[Stored entries]
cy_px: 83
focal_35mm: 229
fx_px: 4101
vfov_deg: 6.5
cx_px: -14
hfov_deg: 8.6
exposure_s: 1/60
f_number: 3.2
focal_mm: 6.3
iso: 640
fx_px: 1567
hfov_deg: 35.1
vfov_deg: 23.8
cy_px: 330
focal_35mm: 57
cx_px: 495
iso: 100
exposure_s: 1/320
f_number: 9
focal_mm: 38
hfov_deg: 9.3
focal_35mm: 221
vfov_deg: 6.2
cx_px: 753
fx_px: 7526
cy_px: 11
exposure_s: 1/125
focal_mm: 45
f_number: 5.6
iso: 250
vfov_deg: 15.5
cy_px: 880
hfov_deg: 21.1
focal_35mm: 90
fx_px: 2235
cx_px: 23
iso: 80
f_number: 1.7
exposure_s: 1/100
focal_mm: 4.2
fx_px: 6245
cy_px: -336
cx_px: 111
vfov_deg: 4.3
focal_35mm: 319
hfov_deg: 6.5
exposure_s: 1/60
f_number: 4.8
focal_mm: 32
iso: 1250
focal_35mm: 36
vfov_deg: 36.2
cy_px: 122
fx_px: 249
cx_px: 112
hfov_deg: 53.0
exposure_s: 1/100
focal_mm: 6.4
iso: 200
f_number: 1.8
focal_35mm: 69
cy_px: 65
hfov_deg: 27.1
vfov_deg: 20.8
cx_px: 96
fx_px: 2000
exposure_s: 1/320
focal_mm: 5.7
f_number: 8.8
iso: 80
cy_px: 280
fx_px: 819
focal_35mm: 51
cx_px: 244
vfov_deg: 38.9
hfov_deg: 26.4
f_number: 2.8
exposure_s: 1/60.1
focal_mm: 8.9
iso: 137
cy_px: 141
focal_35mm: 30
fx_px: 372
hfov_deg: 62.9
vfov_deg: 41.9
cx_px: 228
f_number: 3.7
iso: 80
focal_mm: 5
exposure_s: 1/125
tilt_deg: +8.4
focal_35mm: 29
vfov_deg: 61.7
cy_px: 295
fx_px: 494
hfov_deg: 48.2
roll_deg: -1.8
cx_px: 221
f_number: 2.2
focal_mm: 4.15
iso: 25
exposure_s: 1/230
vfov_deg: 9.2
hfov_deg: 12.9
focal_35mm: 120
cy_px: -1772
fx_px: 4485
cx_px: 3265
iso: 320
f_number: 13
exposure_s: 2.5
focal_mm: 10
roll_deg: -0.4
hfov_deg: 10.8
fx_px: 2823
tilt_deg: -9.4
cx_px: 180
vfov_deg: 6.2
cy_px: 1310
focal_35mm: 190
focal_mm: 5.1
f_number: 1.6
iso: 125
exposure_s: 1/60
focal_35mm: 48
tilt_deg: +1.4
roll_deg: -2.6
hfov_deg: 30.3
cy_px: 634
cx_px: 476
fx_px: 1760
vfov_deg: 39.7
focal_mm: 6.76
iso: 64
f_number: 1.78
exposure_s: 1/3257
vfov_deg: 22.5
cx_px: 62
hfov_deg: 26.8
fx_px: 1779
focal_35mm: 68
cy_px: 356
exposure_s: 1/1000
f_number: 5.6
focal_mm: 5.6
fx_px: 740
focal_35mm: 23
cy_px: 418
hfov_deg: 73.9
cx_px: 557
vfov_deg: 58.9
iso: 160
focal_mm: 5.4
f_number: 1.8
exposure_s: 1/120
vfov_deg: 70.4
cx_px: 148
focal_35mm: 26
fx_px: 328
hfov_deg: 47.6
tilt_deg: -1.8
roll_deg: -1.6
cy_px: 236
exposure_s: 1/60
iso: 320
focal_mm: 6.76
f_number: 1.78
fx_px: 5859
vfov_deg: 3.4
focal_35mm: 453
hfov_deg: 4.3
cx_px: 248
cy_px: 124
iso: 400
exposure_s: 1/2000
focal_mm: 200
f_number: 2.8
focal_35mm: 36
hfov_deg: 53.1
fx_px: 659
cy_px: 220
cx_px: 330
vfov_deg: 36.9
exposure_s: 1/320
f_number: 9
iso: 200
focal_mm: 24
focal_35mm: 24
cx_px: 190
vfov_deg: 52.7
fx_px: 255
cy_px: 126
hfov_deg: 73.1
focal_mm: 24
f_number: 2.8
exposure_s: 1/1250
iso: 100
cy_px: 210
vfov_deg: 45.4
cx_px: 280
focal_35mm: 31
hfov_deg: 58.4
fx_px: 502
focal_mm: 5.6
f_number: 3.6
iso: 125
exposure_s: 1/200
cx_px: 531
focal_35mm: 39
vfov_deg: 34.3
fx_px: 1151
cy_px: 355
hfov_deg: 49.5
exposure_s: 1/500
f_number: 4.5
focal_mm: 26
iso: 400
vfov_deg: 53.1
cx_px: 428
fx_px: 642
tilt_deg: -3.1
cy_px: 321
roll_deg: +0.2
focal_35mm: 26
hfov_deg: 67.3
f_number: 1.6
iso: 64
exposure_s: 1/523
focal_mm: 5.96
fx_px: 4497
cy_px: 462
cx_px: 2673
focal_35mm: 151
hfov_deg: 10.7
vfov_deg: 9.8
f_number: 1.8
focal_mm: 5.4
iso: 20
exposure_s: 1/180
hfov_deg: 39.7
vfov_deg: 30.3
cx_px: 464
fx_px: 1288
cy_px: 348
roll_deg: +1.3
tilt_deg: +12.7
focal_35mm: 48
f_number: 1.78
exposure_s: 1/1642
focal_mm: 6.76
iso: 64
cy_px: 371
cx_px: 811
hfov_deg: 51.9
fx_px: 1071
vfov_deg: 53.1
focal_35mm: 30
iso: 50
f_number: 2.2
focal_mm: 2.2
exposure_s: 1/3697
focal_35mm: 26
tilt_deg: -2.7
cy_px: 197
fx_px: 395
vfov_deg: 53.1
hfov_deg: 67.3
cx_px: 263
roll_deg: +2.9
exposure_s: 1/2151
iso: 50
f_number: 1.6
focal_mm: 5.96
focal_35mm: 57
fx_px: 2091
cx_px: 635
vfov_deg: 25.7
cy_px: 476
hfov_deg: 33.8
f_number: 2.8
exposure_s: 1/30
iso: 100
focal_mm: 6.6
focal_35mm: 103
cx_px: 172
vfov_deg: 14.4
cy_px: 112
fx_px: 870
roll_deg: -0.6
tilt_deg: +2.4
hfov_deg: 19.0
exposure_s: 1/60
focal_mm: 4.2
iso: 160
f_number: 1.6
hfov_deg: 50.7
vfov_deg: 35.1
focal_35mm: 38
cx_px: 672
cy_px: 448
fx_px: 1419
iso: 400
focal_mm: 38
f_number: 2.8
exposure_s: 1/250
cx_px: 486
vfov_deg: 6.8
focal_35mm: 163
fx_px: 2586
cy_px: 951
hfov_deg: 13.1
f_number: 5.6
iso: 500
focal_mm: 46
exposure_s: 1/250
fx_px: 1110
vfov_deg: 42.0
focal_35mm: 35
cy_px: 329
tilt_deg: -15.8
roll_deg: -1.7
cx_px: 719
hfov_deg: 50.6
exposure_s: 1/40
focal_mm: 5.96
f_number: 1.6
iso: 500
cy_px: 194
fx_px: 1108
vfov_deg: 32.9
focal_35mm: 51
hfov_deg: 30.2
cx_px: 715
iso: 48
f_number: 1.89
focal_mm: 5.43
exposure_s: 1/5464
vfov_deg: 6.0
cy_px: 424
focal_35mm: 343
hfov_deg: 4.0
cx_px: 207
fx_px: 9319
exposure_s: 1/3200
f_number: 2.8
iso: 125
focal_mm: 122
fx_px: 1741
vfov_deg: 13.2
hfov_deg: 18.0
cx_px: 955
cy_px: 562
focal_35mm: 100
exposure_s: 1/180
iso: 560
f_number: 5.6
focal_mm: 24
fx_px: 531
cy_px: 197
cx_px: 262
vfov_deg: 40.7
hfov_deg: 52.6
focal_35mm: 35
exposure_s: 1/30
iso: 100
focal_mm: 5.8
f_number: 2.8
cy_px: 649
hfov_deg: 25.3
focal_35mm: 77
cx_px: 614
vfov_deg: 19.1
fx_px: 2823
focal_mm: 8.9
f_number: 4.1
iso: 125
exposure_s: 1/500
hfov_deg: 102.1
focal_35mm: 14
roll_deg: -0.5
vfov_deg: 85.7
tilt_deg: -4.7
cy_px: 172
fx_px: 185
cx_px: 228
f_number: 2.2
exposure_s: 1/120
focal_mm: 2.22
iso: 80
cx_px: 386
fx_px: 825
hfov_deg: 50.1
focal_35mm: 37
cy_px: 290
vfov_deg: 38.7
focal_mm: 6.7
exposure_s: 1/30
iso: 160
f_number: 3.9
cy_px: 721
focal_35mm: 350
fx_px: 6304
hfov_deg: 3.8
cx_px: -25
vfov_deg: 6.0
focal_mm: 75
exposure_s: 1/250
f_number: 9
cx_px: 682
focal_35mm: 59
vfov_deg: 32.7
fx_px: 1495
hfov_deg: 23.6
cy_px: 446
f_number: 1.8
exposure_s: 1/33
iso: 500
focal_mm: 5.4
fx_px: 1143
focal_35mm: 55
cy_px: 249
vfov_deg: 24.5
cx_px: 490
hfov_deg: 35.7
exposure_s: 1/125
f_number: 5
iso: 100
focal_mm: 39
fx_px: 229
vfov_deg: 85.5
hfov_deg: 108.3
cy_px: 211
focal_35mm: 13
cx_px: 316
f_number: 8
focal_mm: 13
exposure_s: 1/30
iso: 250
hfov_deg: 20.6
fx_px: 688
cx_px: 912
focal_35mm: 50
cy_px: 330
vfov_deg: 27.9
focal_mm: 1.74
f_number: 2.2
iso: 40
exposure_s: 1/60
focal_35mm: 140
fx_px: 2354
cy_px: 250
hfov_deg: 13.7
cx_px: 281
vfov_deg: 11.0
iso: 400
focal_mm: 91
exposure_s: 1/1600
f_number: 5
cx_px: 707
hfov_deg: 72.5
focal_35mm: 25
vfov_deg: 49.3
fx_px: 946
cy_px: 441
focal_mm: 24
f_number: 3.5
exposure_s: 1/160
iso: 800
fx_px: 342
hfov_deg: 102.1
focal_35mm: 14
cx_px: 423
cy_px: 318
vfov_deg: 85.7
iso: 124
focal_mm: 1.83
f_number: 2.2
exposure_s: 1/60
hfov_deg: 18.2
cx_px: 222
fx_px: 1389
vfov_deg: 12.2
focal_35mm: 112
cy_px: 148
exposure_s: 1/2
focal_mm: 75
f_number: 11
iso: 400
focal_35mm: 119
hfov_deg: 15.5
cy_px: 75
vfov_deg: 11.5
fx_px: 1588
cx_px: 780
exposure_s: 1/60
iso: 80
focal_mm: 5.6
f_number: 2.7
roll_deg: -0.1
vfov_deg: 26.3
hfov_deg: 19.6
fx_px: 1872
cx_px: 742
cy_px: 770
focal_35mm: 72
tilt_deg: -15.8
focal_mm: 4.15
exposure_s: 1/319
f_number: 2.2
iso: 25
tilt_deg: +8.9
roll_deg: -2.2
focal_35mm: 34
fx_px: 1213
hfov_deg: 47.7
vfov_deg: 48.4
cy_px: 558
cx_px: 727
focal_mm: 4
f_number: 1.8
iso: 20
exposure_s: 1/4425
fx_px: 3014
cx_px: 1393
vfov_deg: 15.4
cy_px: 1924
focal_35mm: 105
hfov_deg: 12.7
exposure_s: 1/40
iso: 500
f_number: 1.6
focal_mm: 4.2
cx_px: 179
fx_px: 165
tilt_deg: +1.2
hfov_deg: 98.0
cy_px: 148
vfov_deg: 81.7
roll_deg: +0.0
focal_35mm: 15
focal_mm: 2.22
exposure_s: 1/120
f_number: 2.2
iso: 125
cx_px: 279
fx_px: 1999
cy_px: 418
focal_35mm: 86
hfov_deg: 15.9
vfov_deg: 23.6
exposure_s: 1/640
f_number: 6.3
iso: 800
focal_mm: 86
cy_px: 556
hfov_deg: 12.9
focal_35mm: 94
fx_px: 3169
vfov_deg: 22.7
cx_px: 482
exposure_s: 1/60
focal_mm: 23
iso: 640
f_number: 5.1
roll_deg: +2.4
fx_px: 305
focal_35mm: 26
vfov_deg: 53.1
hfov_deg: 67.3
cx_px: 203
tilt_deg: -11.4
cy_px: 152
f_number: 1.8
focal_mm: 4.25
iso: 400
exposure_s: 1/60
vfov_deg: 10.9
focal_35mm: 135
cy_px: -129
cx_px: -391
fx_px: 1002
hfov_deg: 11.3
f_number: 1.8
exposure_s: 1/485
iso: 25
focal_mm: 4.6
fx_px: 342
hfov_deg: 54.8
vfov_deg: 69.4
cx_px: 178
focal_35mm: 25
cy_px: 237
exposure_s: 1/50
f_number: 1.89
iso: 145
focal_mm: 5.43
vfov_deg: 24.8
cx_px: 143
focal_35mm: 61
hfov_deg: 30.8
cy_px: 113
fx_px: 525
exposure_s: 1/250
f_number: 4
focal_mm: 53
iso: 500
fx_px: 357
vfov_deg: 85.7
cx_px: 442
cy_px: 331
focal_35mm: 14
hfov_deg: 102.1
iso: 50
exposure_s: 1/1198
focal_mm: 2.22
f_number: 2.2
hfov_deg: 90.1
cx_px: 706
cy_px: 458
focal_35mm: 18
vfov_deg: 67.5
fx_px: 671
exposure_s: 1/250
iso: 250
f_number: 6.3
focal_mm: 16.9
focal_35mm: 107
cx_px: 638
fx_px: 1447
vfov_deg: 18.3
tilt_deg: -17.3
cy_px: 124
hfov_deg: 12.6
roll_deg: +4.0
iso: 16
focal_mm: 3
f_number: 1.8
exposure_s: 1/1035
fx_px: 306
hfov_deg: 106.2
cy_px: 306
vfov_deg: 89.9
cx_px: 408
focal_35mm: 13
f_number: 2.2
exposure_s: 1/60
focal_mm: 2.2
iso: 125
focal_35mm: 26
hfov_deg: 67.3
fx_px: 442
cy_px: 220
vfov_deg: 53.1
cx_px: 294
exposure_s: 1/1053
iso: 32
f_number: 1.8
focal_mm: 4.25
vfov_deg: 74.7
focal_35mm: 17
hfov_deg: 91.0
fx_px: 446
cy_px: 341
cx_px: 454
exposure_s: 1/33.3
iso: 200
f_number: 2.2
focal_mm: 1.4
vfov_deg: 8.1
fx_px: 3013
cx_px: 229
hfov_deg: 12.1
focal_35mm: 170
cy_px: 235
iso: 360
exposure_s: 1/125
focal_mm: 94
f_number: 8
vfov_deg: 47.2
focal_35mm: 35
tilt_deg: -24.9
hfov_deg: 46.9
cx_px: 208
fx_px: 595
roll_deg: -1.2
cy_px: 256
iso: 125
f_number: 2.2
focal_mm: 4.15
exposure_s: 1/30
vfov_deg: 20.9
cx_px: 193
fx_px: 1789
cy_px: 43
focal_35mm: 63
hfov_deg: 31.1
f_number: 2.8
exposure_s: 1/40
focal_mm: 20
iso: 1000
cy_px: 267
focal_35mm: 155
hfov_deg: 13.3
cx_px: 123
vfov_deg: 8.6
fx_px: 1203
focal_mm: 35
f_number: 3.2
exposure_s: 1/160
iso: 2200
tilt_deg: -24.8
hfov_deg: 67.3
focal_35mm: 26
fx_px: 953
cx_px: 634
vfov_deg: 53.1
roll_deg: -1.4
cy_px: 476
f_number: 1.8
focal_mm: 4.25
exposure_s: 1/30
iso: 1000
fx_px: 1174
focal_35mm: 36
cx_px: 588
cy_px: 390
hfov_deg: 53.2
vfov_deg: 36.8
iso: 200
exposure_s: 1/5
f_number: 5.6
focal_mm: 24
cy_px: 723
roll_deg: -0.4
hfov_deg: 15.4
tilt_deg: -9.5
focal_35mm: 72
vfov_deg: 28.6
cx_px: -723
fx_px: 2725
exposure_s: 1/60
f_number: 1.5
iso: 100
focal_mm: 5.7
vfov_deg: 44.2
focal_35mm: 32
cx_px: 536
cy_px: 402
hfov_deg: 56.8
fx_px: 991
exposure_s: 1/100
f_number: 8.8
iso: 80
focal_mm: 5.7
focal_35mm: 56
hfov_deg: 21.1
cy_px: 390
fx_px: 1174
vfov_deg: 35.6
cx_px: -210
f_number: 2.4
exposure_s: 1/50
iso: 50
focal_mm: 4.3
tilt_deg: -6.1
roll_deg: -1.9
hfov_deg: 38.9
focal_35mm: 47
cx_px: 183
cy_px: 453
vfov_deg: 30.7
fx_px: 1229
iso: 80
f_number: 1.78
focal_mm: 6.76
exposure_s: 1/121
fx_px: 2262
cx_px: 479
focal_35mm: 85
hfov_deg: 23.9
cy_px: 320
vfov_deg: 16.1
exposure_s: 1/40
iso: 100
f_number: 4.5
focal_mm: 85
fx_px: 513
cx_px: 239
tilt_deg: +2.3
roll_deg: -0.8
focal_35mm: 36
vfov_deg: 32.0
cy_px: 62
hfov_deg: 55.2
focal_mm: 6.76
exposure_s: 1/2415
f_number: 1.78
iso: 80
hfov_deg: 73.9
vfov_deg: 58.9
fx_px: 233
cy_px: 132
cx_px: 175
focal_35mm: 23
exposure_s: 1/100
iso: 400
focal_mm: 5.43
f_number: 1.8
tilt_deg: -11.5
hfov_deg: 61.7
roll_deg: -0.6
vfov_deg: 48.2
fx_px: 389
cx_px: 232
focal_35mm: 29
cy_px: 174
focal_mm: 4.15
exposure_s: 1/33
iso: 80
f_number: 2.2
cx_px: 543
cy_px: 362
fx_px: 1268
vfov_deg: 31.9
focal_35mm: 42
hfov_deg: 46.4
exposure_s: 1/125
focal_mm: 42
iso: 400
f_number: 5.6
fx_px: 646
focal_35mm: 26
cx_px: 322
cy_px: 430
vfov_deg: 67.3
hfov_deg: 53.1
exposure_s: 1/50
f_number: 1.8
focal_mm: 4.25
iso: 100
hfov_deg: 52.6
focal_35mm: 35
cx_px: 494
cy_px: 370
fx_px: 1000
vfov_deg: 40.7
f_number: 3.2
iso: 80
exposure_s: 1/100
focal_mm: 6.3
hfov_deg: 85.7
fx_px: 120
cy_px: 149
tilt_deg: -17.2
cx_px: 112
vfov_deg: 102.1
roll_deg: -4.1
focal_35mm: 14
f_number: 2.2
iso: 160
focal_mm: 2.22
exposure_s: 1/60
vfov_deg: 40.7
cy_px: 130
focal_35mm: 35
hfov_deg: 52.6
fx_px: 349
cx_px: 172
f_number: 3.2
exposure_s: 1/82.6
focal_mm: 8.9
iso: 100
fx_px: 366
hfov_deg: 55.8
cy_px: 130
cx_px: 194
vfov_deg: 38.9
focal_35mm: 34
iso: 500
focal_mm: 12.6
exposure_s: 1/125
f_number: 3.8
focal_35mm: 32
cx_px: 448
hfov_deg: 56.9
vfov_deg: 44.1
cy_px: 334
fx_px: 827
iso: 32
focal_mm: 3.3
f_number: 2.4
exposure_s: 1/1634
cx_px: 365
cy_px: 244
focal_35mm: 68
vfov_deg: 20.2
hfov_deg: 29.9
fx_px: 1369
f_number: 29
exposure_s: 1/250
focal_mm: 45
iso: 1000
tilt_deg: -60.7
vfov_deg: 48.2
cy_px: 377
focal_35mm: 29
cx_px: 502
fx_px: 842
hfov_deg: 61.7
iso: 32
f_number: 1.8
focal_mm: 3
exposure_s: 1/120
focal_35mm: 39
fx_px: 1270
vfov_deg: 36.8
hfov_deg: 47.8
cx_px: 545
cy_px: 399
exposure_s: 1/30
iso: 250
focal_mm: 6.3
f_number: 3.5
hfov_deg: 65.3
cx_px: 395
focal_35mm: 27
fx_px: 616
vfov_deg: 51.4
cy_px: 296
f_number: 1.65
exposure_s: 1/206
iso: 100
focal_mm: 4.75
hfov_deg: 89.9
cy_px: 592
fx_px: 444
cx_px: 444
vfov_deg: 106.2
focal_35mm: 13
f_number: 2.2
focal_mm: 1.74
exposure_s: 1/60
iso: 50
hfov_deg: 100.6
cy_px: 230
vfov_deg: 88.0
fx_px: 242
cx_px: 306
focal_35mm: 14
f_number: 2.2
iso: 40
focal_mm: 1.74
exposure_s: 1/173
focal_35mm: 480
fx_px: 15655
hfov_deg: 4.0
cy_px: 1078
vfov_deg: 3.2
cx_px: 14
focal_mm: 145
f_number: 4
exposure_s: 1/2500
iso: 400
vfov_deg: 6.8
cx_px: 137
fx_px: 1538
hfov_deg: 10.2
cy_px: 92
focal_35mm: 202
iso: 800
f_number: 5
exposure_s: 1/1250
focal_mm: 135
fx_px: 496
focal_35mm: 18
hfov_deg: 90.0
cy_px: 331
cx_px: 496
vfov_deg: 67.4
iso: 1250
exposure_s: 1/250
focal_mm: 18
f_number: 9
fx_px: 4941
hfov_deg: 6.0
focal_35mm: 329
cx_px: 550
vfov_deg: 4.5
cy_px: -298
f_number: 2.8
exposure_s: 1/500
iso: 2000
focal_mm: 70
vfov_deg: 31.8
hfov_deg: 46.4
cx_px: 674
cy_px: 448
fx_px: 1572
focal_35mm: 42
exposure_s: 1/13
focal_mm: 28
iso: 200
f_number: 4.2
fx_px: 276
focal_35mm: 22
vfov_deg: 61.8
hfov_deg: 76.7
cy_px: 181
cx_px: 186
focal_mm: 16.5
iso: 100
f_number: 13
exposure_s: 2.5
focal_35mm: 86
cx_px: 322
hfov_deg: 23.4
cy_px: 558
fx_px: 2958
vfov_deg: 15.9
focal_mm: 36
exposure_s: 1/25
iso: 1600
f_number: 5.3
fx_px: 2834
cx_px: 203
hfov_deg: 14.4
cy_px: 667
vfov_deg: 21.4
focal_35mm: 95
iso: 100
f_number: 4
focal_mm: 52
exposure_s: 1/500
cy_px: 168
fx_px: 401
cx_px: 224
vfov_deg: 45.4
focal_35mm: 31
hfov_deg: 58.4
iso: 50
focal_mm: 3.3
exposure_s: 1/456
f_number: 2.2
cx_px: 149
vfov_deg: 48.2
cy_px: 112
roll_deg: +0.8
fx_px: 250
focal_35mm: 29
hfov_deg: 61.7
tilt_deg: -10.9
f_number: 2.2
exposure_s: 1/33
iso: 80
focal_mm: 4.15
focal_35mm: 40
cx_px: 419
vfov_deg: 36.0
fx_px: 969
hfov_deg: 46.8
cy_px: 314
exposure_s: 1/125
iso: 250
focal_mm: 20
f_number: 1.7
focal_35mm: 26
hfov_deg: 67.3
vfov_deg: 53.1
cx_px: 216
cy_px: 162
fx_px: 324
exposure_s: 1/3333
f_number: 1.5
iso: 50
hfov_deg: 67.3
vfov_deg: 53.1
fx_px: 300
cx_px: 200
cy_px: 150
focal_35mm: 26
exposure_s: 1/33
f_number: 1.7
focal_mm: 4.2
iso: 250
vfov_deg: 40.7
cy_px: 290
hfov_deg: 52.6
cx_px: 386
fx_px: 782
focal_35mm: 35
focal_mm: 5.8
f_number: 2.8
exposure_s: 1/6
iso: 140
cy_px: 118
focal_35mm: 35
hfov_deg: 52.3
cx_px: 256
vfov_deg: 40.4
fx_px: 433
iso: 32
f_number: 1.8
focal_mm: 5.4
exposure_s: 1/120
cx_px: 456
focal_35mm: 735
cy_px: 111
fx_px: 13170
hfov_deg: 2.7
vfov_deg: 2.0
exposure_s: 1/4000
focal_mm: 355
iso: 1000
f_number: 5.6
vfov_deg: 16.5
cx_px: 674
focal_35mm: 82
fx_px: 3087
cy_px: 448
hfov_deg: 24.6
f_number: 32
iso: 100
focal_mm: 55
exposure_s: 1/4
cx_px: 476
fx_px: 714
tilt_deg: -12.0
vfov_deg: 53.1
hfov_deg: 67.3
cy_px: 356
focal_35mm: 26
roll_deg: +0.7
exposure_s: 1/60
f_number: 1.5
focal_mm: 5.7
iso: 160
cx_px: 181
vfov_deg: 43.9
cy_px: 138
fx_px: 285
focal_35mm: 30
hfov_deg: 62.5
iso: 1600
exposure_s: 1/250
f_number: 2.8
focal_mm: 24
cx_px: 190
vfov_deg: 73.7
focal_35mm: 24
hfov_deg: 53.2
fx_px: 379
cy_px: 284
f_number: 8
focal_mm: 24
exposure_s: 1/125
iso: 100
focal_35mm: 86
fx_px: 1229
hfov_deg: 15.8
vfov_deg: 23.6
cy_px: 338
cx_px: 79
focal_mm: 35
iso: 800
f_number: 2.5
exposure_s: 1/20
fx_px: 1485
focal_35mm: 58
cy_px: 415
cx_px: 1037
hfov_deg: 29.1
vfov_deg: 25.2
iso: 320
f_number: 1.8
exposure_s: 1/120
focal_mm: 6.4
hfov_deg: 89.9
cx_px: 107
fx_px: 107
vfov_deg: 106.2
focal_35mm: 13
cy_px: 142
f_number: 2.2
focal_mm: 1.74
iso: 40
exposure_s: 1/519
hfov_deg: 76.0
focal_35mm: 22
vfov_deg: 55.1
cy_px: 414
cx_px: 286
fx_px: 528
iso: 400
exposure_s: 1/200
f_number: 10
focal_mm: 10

#### Exercise requirements:
What you write must be the entries restated word for word, from the opening line through the one holding "vfov_deg: 20.8", with nothing else.

#### Answer space:
cy_px: 83
focal_35mm: 229
fx_px: 4101
vfov_deg: 6.5
cx_px: -14
hfov_deg: 8.6
exposure_s: 1/60
f_number: 3.2
focal_mm: 6.3
iso: 640
fx_px: 1567
hfov_deg: 35.1
vfov_deg: 23.8
cy_px: 330
focal_35mm: 57
cx_px: 495
iso: 100
exposure_s: 1/320
f_number: 9
focal_mm: 38
hfov_deg: 9.3
focal_35mm: 221
vfov_deg: 6.2
cx_px: 753
fx_px: 7526
cy_px: 11
exposure_s: 1/125
focal_mm: 45
f_number: 5.6
iso: 250
vfov_deg: 15.5
cy_px: 880
hfov_deg: 21.1
focal_35mm: 90
fx_px: 2235
cx_px: 23
iso: 80
f_number: 1.7
exposure_s: 1/100
focal_mm: 4.2
fx_px: 6245
cy_px: -336
cx_px: 111
vfov_deg: 4.3
focal_35mm: 319
hfov_deg: 6.5
exposure_s: 1/60
f_number: 4.8
focal_mm: 32
iso: 1250
focal_35mm: 36
vfov_deg: 36.2
cy_px: 122
fx_px: 249
cx_px: 112
hfov_deg: 53.0
exposure_s: 1/100
focal_mm: 6.4
iso: 200
f_number: 1.8
focal_35mm: 69
cy_px: 65
hfov_deg: 27.1
vfov_deg: 20.8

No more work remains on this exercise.